The story of Speedy Express should have been more explosive than Seymour Hersh’s expose of My Lai, but it wasn’t. Buckley and Shimkin’s original 4,700-word draft was whittled down to 1,800 words. The lost material included the final paragraphs from their original draft, which closed with a series of questions they had posed to the US military that went unanswered–and a challenge:

“The facts which are readily available suggest answers to many of Newsweek’s questions. And the answers suggest that ‘Speedy Express’ was a success at a criminal price. [MACV] said that if Newsweek could provide information to indicate civilians were killed in large numbers ‘the command would like the opportunity to follow up on it.’ It has that opportunity now.”

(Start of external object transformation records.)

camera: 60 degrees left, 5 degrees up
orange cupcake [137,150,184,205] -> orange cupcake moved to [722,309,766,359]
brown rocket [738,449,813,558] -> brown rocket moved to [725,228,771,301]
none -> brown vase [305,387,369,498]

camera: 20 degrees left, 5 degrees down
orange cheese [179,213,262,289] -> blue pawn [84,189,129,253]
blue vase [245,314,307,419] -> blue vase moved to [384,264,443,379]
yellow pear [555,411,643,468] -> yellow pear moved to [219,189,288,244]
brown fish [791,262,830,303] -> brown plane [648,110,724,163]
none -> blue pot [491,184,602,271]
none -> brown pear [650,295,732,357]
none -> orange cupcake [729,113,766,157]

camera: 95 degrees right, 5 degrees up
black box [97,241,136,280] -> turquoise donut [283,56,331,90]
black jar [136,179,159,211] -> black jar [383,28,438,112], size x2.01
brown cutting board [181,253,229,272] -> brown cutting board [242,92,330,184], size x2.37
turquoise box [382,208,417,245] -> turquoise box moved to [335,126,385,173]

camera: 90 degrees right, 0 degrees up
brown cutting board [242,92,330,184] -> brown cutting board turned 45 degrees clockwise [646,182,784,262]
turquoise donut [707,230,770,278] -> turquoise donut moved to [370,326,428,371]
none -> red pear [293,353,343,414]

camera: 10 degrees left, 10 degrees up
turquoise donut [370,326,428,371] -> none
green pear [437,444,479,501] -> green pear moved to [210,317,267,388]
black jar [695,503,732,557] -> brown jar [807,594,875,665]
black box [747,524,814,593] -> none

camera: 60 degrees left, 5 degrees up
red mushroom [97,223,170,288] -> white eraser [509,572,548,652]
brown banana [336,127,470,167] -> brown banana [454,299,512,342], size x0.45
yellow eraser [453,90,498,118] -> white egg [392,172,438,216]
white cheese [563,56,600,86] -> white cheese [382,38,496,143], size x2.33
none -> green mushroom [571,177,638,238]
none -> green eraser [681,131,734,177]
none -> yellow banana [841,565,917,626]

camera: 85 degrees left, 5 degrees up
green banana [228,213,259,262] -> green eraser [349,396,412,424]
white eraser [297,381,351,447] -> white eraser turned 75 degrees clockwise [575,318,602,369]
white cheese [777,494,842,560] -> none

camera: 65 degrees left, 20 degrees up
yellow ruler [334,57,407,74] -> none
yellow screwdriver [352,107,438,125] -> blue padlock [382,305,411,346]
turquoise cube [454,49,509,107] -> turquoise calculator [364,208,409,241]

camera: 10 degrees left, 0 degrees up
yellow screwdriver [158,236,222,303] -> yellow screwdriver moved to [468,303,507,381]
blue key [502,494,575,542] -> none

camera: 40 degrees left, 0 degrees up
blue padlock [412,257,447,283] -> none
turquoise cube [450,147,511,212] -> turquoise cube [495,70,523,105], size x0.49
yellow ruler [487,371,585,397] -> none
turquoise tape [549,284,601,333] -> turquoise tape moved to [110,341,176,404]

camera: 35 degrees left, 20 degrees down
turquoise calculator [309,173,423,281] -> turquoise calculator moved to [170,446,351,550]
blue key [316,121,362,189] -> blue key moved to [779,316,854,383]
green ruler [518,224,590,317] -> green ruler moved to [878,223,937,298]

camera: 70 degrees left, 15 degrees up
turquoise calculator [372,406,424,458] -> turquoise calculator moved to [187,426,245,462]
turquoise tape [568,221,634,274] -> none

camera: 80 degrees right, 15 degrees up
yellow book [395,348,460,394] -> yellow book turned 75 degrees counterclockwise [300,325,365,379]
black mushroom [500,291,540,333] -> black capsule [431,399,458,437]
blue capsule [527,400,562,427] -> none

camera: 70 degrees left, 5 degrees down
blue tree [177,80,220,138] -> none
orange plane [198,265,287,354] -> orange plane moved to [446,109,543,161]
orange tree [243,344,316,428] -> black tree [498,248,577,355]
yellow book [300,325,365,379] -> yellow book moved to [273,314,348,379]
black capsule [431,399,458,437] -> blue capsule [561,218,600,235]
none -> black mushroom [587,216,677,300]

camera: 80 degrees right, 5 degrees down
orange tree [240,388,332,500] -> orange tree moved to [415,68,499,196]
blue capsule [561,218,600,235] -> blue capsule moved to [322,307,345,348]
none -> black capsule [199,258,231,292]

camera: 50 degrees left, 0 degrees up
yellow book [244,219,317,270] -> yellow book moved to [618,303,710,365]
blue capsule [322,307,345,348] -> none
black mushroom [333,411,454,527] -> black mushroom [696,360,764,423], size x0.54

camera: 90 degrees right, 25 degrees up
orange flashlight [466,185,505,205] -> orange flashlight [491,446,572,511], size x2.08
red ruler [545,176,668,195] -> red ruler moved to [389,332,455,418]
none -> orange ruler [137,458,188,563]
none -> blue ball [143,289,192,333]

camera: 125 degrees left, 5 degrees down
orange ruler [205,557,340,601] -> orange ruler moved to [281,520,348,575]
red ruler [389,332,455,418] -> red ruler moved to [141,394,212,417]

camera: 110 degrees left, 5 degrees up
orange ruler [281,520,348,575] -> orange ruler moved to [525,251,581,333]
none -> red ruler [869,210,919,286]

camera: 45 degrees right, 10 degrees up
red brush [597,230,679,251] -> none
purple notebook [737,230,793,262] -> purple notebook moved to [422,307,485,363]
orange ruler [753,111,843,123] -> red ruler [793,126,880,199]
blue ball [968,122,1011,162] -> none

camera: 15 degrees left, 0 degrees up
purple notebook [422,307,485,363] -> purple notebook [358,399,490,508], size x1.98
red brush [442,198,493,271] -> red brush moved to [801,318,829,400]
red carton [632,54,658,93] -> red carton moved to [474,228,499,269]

Pacification’s Deadly Price,” was devastated by editing that excised much of Buckley and Shimkin’s reporting, including an entire sidebar of Vietnamese witnesses. In the end, military officials were never pressed on the findings of the investigation and were able to ride out the minor flurry of interest it generated. Had the Army been called to account; had a major official investigation, akin to the Peers Commission that unraveled the details of the My Lai massacre, been carried out; had the claims of the Concerned Sergeant, the Speedy Express whistleblower, surfaced in the process; the story of Speedy Express might have transformed how the American way of warfare was understood.

That never happened.

John Paul Vann, a retired Army lieutenant colonel who became a high-ranking civilian official in Vietnam, ducked Buckley and Shimkin as they investigated Speedy Express, and he died in a helicopter crash days before their story was published. His Newsweek obituary, with a laudatory quote from Robert Komer, the former US pacification chief in Vietnam and deputy to MACV commander Gen. William Westmoreland, shared page two of the article. At Vann’s funeral, Komer delivered the eulogy, and Westmoreland, who had received a detailed letter from the Concerned Sergeant two years before, was a pallbearer.

About a month after Vann was buried, Alex Shimkin accidentally crossed North Vietnamese Army lines in Quang Tri Province. A July 24, 1972, report in Newsweek noted that a colleague saw him fall to the ground as grenades landed near him. He was, according to the article, the magazine’s “fourth major casualty in the war in Indochina.”

A week later, Newsweek published a letter by Robert Komer that critiqued “Pacification’s Deadly Price” on the grounds that Speedy Express was, in his eyes, “not part of the ‘pacification’ program,” as Buckley contended, while largely disregarding, in Komer’s words, “whatever the U.S. Ninth Division allegedly did.” Although it was well known that military and pacification efforts were inseparably linked, Komer accused the magazine of tying Speedy Express to such efforts “to get a striking headline,” and he even invoked Vann’s name to paint the piece as a “slur” on “American pacification workers.”

Buckley later told Knightley, “I pressed Newsweek to run a second piece. I wanted to expose the Pentagon’s defense and demolish [Komer’s letter]. But Newsweek refused to carry a second article and I was allowed only a tiny rebuttal to Komer.” Neither Buckley nor Newsweek knew that more than a year earlier, in April 1971, Komer had written a personal note to Vann about allegations of civilian slaughter by US helicopters in the Delta in which he confided that the reports sounded “all too true.” And in May 1971, Vann, who that month became the third most powerful American serving in Vietnam, responded that “literally hundreds of horrible examples have been documented by irate advisors, both military and civilian.” Needless to say, Komer never mentioned this in his letter to Newsweek.